In the IBD tread, Andy comments that Quill’s Simon Sez method of making Buy/Sell decisions seems to be based on ‘value investing’ (really, ‘mean reversion’) and the IBD method is based on ‘momentum’. If that’s the case, how might one go about finding ‘value stocks’, aka, good candidates for Simon Sez?
FinViz offers a means to run technically-based screens. If you select “Stocks”, apply a common sense filter such as “Priced over $1”, and ask to see only those that are “RSI (14) Oversold(30)”, then 361 are returned today. That’s too many charts to look. So, sort the stocks by “Industry” and look at just the industries that might interest you.
When you hover the mouse cursor over the stock ticker, a 3-month chart appears in a popup window. If the stock is in a precipitous, waterfall decline and seems to be headed toward zero, PASS. But if the chart is “orderly” and prices seem to be merely very over-sold or even bottoming, then maybe you’ve found something that might be worth digging into both fundamentally and technically. Like, why are ALB, CX, TGLS, and JELD crashing and when might the selling cease? What about CE, GPRE, GURE? Why EAF, AVO, NWL, or EL?
Here’s the ‘snowflake’ for EL. (A forecasted growth rate of 33% is decent, right?)
Here’s where things get interesting. Notice the six upward waves and that the last one fizzled out pretty quickly.
Someone, for some reason, is selling this stock down very peristently. Why? In fact, the selling has pushed the price down to its Oct '23 level.
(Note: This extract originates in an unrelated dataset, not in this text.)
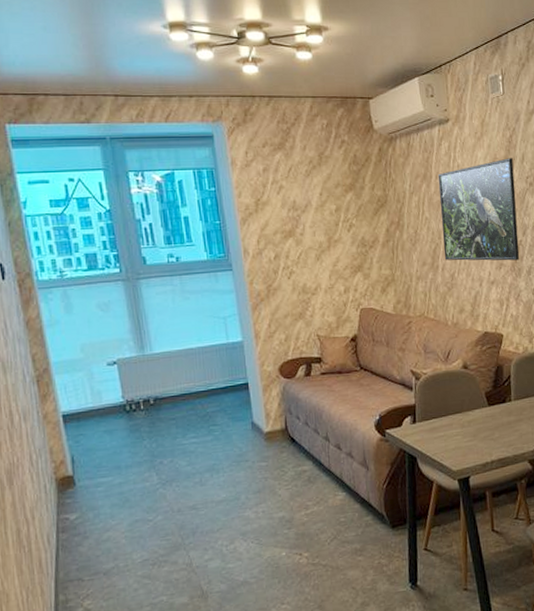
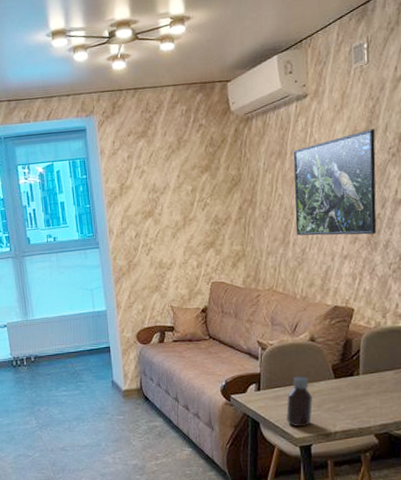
bottle: none [442,405,469,460] -> present [286,376,313,428]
If a combo of fundamentals and techincals susggests that the price for EL won’t go much lower, then --possibly-- a low-risk entry point has been identified. In other words, if EL makes it back above $113-$114, then the higher probability bet is EL has bottomed and will go higher.
This same procedure can be applied to any stock. All is takes is a bit of charting and a guess that when things get too over-sold, the selling will cease and prices will recover. That’s when a value investor (or a Simon Sez trader) wants to be in there buying. Not agressively, but with an opening position that is appropriate to one’s account size, investing objectives, and tolerance for risk.